Source texts of formatted documents

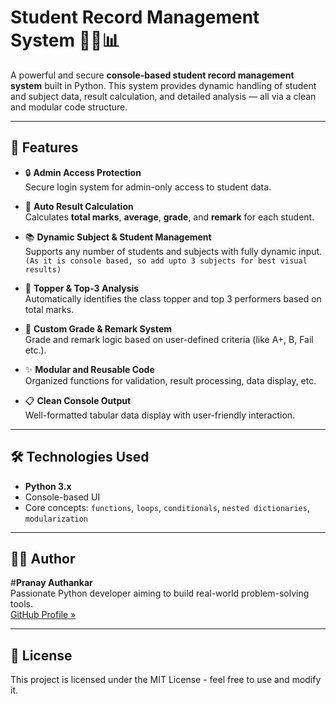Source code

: # Student Record Management System 🧑‍🎓📊

A powerful and secure **console-based student record management system** built in Python. This system provides dynamic handling of student and subject data, result calculation, and detailed analysis — all via a clean and modular code structure.

---

## 🔑 Features

- 🔒 **Admin Access Protection**  
  Secure login system for admin-only access to student data.

- 🧮 **Auto Result Calculation**  
  Calculates **total marks**, **average**, **grade**, and **remark** for each student.

- 📚 **Dynamic Subject & Student Management**  
  Supports any number of students and subjects with fully dynamic input.
  `(As it is console based, so add upto 3 subjects for best visual results)`

- 🏅 **Topper & Top-3 Analysis**  
  Automatically identifies the class topper and top 3 performers based on total marks.

- 🧠 **Custom Grade & Remark System**  
  Grade and remark logic based on user-defined criteria (like A+, B, Fail etc.).

- ✨ **Modular and Reusable Code**  
  Organized functions for validation, result processing, data display, etc.

- 📋 **Clean Console Output**  
  Well-formatted tabular data display with user-friendly interaction.

---

## 🛠️ Technologies Used

- **Python 3.x**
- Console-based UI
- Core concepts: `functions`, `loops`, `conditionals`, `nested dictionaries`, `modularization`

---


## 🧑‍💻 Author

#**Pranay Authankar**  
Passionate Python developer aiming to build real-world problem-solving tools.  
[GitHub Profile »](https://github.com/pranay-authankar)

---

## 📄 License

This project is licensed under the MIT License - feel free to use and modify it.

Required action
Set aside each line above that includes the string "License" and report it.

Response area
## 📄 License
This project is licensed under the MIT License - feel free to use and modify it.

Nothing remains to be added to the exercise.